Na ocasião, ele negou fazer referência ao Google ou ao Facebook, apesar de o livro se passar numa corporação moderninha, cheia de jovens, no Vale do Silício.
Comparações com "1984" também não faltaram. A revista "New Yorker" apontou que o SeeChange, programa criado pelo Círculo para vigiar o mundo com minicâmeras, se assemelhava às teletelas monitoradas pela Polícia do Pensamento no livro de Orwell.
Editoria de Arte/Folhapress
Os slogans da empresa imaginada por Eggers: "Privacidade é roubo", "segredos são mentiras" e "compartilhar é cuidar" também ecoam o tríptico "guerra é paz, liberdade é escravidão, ignorância é força", de "1984".
No universo criado por Atwood (ed. Nan A. Talese, cerca de R$ 42,50, na Amazon), a corporação chamada HelthWyzer tomou o lugar do próprio Estado após a disseminação de uma praga: ela mantém o próprio Exército e esmaga seus opositores.
Autor de livros de ficção científica, Roberto Causo crê que o papel de vilão das empresas tenha a ver com certo descrédito no livre mercado.
"A ausência do Estado na regulação da economia deu poder às empresas e levou a crises financeiras e acidentes ecológicos", afirma.
"Nisso surge nos escritores o medo de que as corporações subvertam a democracia e a economia domine a política."
Colaborou RAQUEL COZER
Segmento juvenil vive 'boom' de fórmula
DE SÃO PAULO
Se, no segmento adulto, as distopias rendem debates, no mercado juvenil dão em best-sellers. O exemplo mais famoso é a bem-sucedida trilogia "Jogos Vorazes", da americana Suzanne Collins, editada no Brasil pela Rocco.
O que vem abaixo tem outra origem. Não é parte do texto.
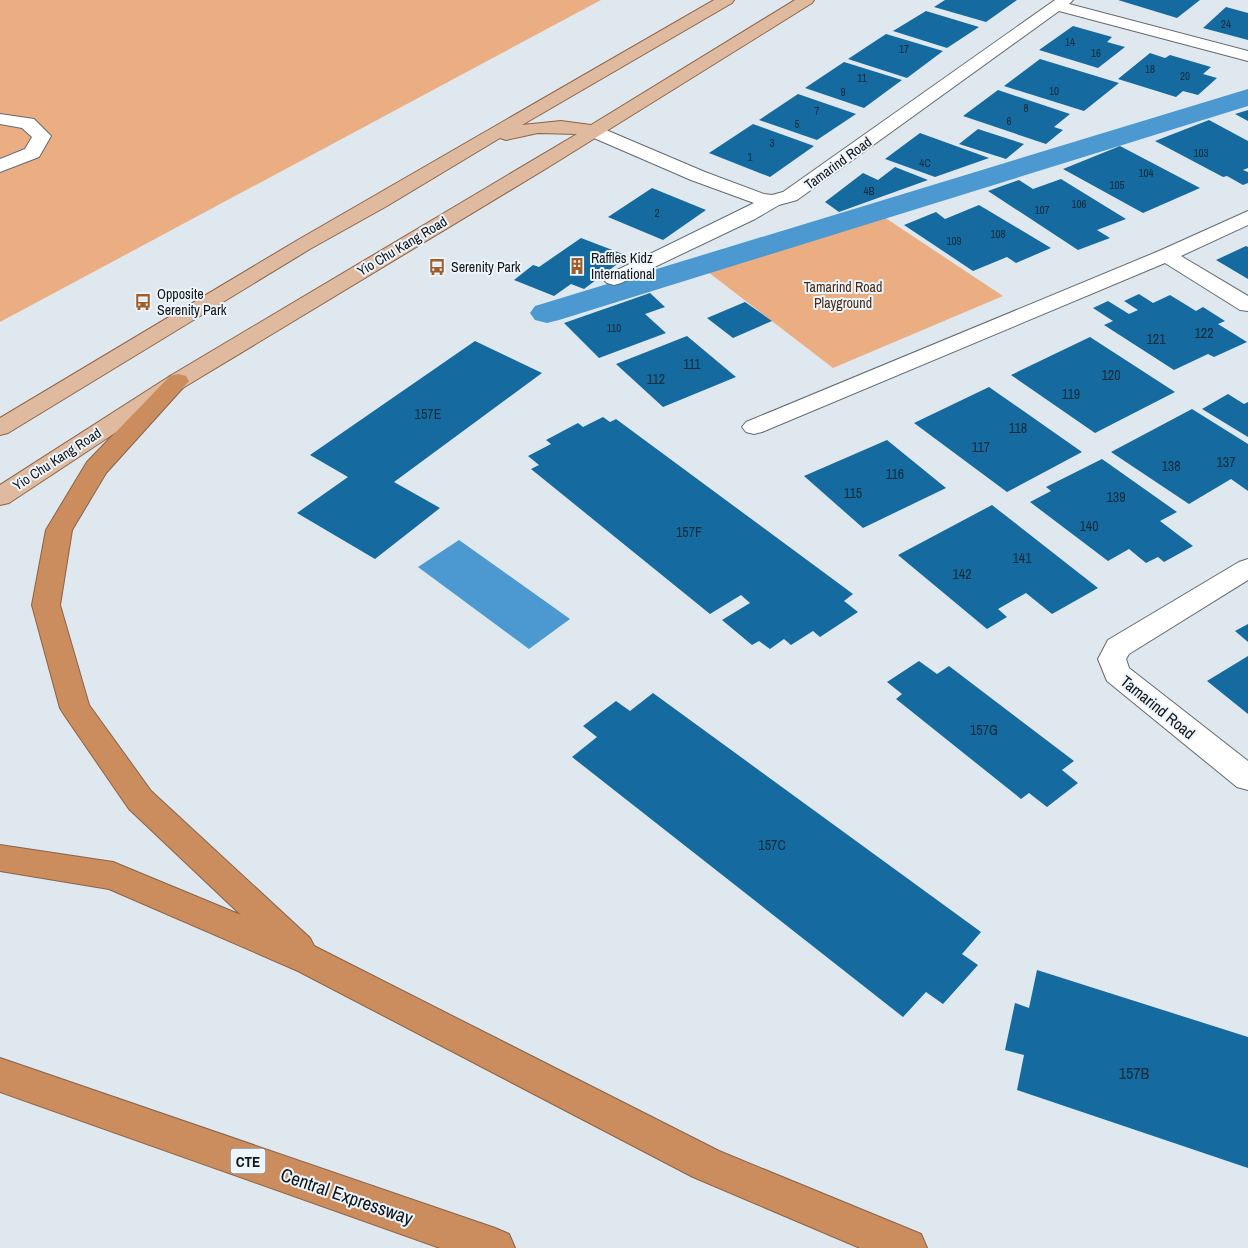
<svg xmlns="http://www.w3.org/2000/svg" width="1248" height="1248" font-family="'Archivo Narrow',sans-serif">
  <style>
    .green { fill: #ebae83 }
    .water { fill: #4c99d1 }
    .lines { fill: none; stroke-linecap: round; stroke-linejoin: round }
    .canal { fill: #4c99d1; fill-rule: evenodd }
    .building { fill: #156ba0 }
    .minor-casing { stroke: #636a70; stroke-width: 2 }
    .secondary-casing { stroke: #636a70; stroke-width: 2 }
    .primary-casing { stroke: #8b6346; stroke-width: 2 }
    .motorway-casing { stroke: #8b6346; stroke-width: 2 }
    .minor { fill: #fff; fill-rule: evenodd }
    .secondary { fill: #fff; fill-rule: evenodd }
    .primary { fill: #e0ba9e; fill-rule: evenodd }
    .motorway { fill: #cb8c5e; fill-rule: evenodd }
    .labels { text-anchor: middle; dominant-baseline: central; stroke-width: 4; stroke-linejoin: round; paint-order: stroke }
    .far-number-label { font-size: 11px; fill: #142b3a }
    .far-street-label { font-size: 14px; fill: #131618; stroke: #edf5fc }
    .far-poi-label { font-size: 14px; fill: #131618; stroke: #edf5fc; text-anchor: start }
    .far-park-label { font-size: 14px; fill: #492a13; stroke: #edf5fc }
    .number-label { font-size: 14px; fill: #142b3a }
    .shield { fill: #edf5fc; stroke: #54595c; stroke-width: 1 }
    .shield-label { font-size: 15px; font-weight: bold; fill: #131618 }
    .street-label { font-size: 16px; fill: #131618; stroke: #edf5fc }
    .near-number-label { font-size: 16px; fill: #142b3a }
    .near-street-label { font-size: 19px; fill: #131618; stroke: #edf5fc }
  </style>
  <rect width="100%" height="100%" fill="#dfe8ef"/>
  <g class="green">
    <path d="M0,0h601l-601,322z"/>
    <path d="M884,217l119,79 -170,72 -125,-96z"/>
  </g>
  <path class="water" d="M459,540l111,79 -41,30 -111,-82z"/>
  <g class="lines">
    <path class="canal" d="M1248,89v17l-689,214 -12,3 -12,-3 -5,-7 5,-7z"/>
  </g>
  <g class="building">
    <path d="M945,0h72l-31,22 -52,-15z"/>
    <path d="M1118,0h82l-23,18z"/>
    <path d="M1226,7l22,6v27l-45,-12z"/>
    <path d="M926,11l53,16 -32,21 -54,-17z"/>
    <path d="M1073,26l39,11 -5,5 18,5 -27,21 -59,-18z"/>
    <path d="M886,34l57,17 -36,27 -59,-19z"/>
    <path d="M1150,53l15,5 5,-3 41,12 -8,7 14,4 -19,17 -15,-4 -7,6 -58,-18z"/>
    <path d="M1040,59l79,24 -35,28 -80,-25z"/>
    <path d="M844,62l58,18 -38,28 -59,-20z"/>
    <path d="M998,90l72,24 -16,13 9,3 -17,14 -83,-28z"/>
    <path d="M798,94l58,20 -39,26 -58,-20z"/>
    <path d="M1248,110v11l-13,-7z"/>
    <path d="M1209,120l39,21v27l-5,2 5,2v11l-5,2 -16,-9 -4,1 -68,-36z"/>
    <path d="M753,124l61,22 -44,31 -61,-24z"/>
    <path d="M978,129l46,15 -18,15 -47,-15z"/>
    <path d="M920,133l69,25 -54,19 -50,-18z"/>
    <path d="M1120,146l80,42 -57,25 -80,-44z"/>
    <path d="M895,167l33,13 -89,32 -14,-10 38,-29 15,7z"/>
    <path d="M1061,179l65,40 -29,11 13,8 -32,12 -90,-59 31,-11 14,9z"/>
    <path d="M652,188l54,22 -43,30 -55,-23z"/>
    <path d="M979,205l72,43 -35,15 -9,-6 -34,14 -69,-46 32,-13 9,7z"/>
    <path d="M581,238l47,18 -44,33 -13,-5 -17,12 -40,-16 19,-15 6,2z"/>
    <path d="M1246,246l2,1v32l-32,-19z"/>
    <path d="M650,293l15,14 -20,7 21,19 -67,25 -35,-35z"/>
    <path d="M1139,294l14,9 17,-8 26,16 7,-4 22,14 -7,3 29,18 -33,15 -6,-3 -34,16 -70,-45 9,-4 -20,-13 15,-7 21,13 9,-4 -14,-9z"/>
    <path d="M745,302l27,19 -39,17 -26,-20z"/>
    <path d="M687,336l49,41 -73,30 -47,-43z"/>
    <path d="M1090,337l85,55 -80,41 -84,-58z"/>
    <path d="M475,341l67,32 -148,109 46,26 -65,51 -78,-46 51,-36 -38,-22z"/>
    <path d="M989,387l93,65 -75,40 -93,-69z"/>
    <path d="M1228,394l16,10 4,-2v35l-46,-28z"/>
    <path d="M1192,409l56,35v47l-17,-12 -42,25 -78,-52z"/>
    <path d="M603,417l7,5 6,-3 237,175 -9,7 14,11 -38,25 -7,-6 -22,14 -7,-6 -14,10 -11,-8 -7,4 -30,-25 28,-17 -9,-8 -31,19 -179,-145 8,-4 -11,-9 23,-12 -5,-4 32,-17 5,4z"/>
    <path d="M887,440l59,48 -83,40 -59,-52z"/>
    <path d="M1102,459l75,53 -17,9 33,25 -29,16 -6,-5 -12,6 -17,-14 -21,12 -78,-59 21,-11 -5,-4z"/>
    <path d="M992,505l106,83 -46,26 -26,-21 -28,16 9,8 -20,12 -89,-74z"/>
    <path d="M1248,624v18l-13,-11z"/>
    <path d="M1248,656v58l-41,-33z"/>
    <path d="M919,661l18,13 12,-8 125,95 -12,9 16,13 -31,24 -18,-14 -8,6 -125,-100 6,-5 -15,-12z"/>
    <path d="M653,693l328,239 -19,22 16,11 -35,39 -17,-12 -23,25 -331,-260 25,-20 -14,-11 33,-25 14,10z"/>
    <path d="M1037,970l211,67v131l-231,-78 7,-35 -19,-5 10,-47 14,5z"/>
  </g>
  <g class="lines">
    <g class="minor-casing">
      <g id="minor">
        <path d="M1055,0h18l-4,4 179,47v10l-189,-50 -262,189 -18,5 -24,14 -134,64 -7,2 -7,-2 -4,-4 4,-4 147,-72 -63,-23 -104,-45 -3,-4 3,-4 6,-1 6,1 106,45 59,22 8,1 11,-3z"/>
        <path d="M1248,211v14l-67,31 67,40v15l-8,-1 -75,-47 -403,169 -8,2 -8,-2 -4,-5 4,-5 413,-171z"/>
        <path d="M1248,559v21l-119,74 -3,5 3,9 119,93v29l-11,-3 -130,-106 -9,-22 10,-19 131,-78z"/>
      </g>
    </g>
    <g class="secondary-casing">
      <path id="secondary" d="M0,114l34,5 17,17 -12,21 -39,15v-13l25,-10 7,-12 -10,-9 -22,-4z"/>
    </g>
    <g class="primary-casing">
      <path id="primary" d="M714,0h20l-2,3 -210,122 39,-4 30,4 204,-125h19l-2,3 -265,165 -361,218 -177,117 -9,2v-20l170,-109 407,-242 -39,-1 -32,7 -6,-2 -113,68 -77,43 -302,184 -8,2v-17l296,-177z"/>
    </g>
    <g class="motorway-casing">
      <g id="motorway">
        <path d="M178,374l8,2 3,5 -83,92 -34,57 -12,75 29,100 62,86 159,147 4,8 405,205 202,83 6,14h-67l-167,-71 -395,-206 -189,-82 -109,-18v-26l113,17 128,53 -112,-106 -64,-93 -5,-8 -28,-103 14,-75 41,-68 83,-86z"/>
        <path d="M0,1058l495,170 14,6 6,14h-75l-440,-156z"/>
      </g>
    </g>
    <use href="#minor" class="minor"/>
    <use href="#secondary" class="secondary"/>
    <use href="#primary" class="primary"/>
    <use href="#motorway" class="motorway"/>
  </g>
  <defs>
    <g id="building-bare" transform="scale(1.35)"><path d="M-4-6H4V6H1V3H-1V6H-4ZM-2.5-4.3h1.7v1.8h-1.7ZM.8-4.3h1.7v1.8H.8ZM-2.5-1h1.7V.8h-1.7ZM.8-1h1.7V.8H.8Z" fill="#9f5e29" stroke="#edf5fc" stroke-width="2.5" paint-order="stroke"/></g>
    <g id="bus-bare" transform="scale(1.35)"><path d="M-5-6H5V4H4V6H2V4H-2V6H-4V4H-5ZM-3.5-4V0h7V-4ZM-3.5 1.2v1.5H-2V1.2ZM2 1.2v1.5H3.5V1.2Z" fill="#9f5e29" stroke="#edf5fc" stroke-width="2.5" paint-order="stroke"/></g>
  </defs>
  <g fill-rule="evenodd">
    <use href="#building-bare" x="577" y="266"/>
    <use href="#bus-bare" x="437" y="267"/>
    <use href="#bus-bare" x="143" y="302"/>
  </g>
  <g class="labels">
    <g class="far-number-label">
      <text x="1226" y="24">24</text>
      <text x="1070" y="42">14</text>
      <text x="904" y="49">17</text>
      <text x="1096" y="53">16</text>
      <text x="1150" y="69">18</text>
      <text x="1185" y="76">20</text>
      <text x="862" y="78">11</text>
      <text x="1054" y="91">10</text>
      <text x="843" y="92">9</text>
      <text x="1026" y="108">8</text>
      <text x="817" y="111">7</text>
      <text x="1009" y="121">6</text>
      <text x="797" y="124">5</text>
      <text x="772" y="143">3</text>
      <text x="1201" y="153">103</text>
      <text x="750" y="157">1</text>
      <text x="925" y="163">4C</text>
      <text x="1146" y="173">104</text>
      <text x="1117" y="185">105</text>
      <text x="869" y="191">4B</text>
      <text x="1079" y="204">106</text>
      <text x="1042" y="210">107</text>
      <text x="657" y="213">2</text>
      <text x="998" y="234">108</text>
      <text x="954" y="241">109</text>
      <text x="614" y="328">110</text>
    </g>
    <g class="far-street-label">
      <text transform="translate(838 163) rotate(-36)">Tamarind Road</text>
      <text transform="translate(402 246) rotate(-31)">Yio Chu Kang Road</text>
      <text transform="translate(57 459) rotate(-33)">Yio Chu Kang Road</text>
    </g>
    <g class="far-poi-label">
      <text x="591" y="258">Raffles Kidz<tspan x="591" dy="16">International</tspan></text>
      <text x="451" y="267">Serenity Park</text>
      <text x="157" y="294">Opposite<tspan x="157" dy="16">Serenity Park</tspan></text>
    </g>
    <g class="far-park-label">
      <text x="843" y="287">Tamarind Road<tspan x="843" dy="16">Playground</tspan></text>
    </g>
    <g class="number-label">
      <text x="1204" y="333">122</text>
      <text x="1156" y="339">121</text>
      <text x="692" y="364">111</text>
      <text x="1111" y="375">120</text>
      <text x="656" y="379">112</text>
      <text x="1071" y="394">119</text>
      <text x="428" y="414">157E</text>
      <text x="1018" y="428">118</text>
      <text x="981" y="447">117</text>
      <text x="1226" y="462">137</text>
      <text x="1171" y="466">138</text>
      <text x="895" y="474">116</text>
      <text x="853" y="493">115</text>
      <text x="1116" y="497">139</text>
      <text x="1089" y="526">140</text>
      <text x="689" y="532">157F</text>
      <text x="1022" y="558">141</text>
      <text x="962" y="574">142</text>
      <text x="984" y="730">157G</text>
      <text x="772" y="845">157C</text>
    </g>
    <rect class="shield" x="230.5" y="1148.5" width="35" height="25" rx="4"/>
    <g class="shield-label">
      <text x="248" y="1161">CTE</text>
    </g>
    <g class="street-label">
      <text transform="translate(1158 707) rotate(39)">Tamarind Road</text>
    </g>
    <g class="near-number-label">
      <text x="1134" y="1073">157B</text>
    </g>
    <g class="near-street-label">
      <text transform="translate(347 1196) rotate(19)">Central Expressway</text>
    </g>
  </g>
</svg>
A autora é a que mais vendeu livros na história do Kindle, o aparelho da Amazon, que não detalha números.

Publicada em 2008, a série originou no cinema uma franquia cujo primeiro filme fez US$ 408 milhões nos EUA.

O êxito inspirou sucessores na literatura com levada semelhante: histórias futuristas sobre adolescentes que enfrentam os dilemas de um destino já traçado.

É o caso da série "Divergente", de Veronica Roth (Rocco, R$ 39,50 cada volume), "Delírio", de Lauren Oliver (Intrínseca, R$ 29,90 cada volume), e "Destino", de Ally Condie (Suma de Letras, R$ 31,90 o primeiro volume),

No Brasil, a fórmula resultou na série "Anômalos", da brasiliense Bárbara Morais, 24. O primeiro volume, "A Ilha dos Anômalos" (Gutenberg, R$ 34,90), acompanha uma jovem que é segregada por ter poderes especiais.

Inspirada na série "Jogos Vorazes", Morais diz que distopias "fazem todo o sentido para quem é adolescente".

"É uma fase de desencanto com o mundo, com os adultos. Os jovens se sentem deslocados, oprimidos", diz.

"Há uma pressão grande sobre o adolescente desde cedo; por competitividade, por bom desempenho", diz o escritor Roberto Causo. "Não é à toa que nesses livros os heróis são sempre recrutados cedo demais a cumprir alguma missão."